TASK DIRECTIONS:
Output the source text of every item below verbatim, leaving out the pictures.
BEGIN
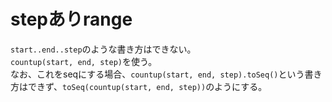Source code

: # stepありrange

`start..end..step`のような書き方はできない。  
`countup(start, end, step)`を使う。  
なお、これをseqにする場合、`countup(start, end, step).toSeq()`という書き方はできず、`toSeq(countup(start, end, step))`のようにする。
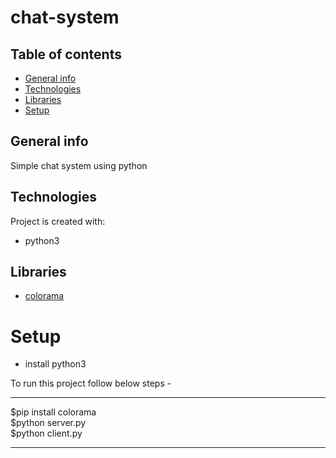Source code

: # chat-system

## Table of contents

- [General info](#general-info)
- [Technologies](#technologies)
- [Libraries](#libraries)
- [Setup](#setup)

## General info

Simple chat system using python

## Technologies

Project is created with:

- python3

## Libraries

- [colorama](https://pypi.org/project/colorama/)

# Setup

- install python3

To run this project follow below steps -

---

$pip install colorama\
$python server.py\
$python client.py

---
END
TASK ANSWER:
Source code

: # stepありrange

`start..end..step`のような書き方はできない。  
`countup(start, end, step)`を使う。  
なお、これをseqにする場合、`countup(start, end, step).toSeq()`という書き方はできず、`toSeq(countup(start, end, step))`のようにする。
Source code

: # chat-system

## Table of contents

- [General info](#general-info)
- [Technologies](#technologies)
- [Libraries](#libraries)
- [Setup](#setup)

## General info

Simple chat system using python

## Technologies

Project is created with:

- python3

## Libraries

- [colorama](https://pypi.org/project/colorama/)

# Setup

- install python3

To run this project follow below steps -

---

$pip install colorama\
$python server.py\
$python client.py

---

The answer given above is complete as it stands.